Hay mañanas en que abrir el día me toma tiempo. No es una demora, es un proceso. Me gusta hacerlo en silencio, con pequeños gestos que se han vuelto casi sagrados. A veces pienso que lo que para otros es rutina, para mí es un lenguaje. Me visto y, mientras lo hago, elijo con cuidado los objetos que me acompañarán: un anillo con piedra luna o alguna otra que haya elegido ese día, una pulsera roja, la argolla  de matrimonio que llevo desde hace años y una cadena consagrada para los días en que atiendo en consulta.  Estos objetos son más que simples adornos, son parte de algo que me sostiene a diario.

Mientras elijo, repaso mentalmente cómo será el día, con quiénes me encontraré, qué tipo de energía necesito. Esa anticipación es la forma en que mi cuerpo se organiza. Necesito saber cómo me moveré, con quién hablaré, cuánto intercambio implicará cada situación. Las joyas me ayudan. No por lo que representan hacia fuera, sino por lo que activan hacia dentro.

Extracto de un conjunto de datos
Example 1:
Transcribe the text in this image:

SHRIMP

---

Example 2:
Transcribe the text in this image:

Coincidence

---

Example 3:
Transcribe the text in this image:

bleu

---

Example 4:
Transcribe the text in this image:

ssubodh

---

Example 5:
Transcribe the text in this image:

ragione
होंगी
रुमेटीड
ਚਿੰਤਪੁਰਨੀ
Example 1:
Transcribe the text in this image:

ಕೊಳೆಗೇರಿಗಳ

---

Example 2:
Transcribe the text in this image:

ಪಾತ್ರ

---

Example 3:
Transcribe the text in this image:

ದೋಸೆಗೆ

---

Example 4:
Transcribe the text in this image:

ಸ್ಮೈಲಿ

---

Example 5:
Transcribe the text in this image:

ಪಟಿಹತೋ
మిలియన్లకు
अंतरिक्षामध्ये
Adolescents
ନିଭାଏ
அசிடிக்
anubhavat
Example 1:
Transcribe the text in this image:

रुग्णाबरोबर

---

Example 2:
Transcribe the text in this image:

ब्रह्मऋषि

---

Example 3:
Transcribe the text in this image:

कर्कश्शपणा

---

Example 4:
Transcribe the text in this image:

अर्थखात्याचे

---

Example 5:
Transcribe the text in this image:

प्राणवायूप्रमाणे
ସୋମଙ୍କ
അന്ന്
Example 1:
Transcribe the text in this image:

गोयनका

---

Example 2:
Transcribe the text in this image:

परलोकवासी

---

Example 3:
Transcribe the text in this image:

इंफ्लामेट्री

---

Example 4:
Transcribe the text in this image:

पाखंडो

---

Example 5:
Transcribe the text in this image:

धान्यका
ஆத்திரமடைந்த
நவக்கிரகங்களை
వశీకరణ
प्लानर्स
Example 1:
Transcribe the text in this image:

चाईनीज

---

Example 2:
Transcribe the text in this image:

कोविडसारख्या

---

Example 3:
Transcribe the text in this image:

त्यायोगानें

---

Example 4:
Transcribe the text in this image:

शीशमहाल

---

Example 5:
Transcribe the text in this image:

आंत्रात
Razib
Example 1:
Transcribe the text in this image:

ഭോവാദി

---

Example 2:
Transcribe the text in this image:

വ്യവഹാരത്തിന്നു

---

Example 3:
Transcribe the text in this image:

Consigna 1:
Responde estas preguntas a partir del texto sobre el ritual matutino.
(a) ¿Qué piedra tiene el anillo que se menciona?
(b) ¿Para qué días se reserva la cadena consagrada?
(c) ¿Qué tres cosas repasa mentalmente mientras elige los objetos?
Consigna 2: Continúa el texto sobre el ritual matutino a partir de su última oración.
Las líneas no tienen ningún papel en lo que se pide aquí.

Respuesta esperada 1:
(a) Una piedra luna.
(b) Para los días en que atiende en consulta.
(c) Cómo será el día, con quiénes se encontrará y qué tipo de energía necesita.

Respuesta esperada 2:
El anillo con piedra luna me recuerda la posibilidad de cambiar. La pulsera roja me resguarda. La argolla de matrimonio me da seguridad y me mantiene alejada de situaciones sociales ambiguas, de interacciones incómodas con hombres. La cadena de plata me cuida cuando trabajo con otras personas, cuando estoy más abierta a lo que circula. Me siento protegida, como envuelta en un escudo luz.

Esto que hago desde la adolescencia, sin haberlo planeado como estrategia, responde a mecanismos que hoy sé como nombrar. Corresponden a rituales de regulación sensorial, a estructuras externas que le dan calma al sistema nervioso. Algunas funcionan como objetos transicionales, otras como escudos sensoriales o marcadores identitarios. También hay un componente de regulación energética, que opera como un límite sutil entre lo propio y lo externo. Son prácticas que integran lo simbólico y lo táctil, lo consciente y lo instintivo. Y funcionan.

Cuando llego a casa, me las saco una por una. Es un gesto simple, pero marca el cambio. En mi casa no necesito protegerme. No tengo que organizarme tanto. No hay exposición, no hay mirada externa. Solo mi ritmo.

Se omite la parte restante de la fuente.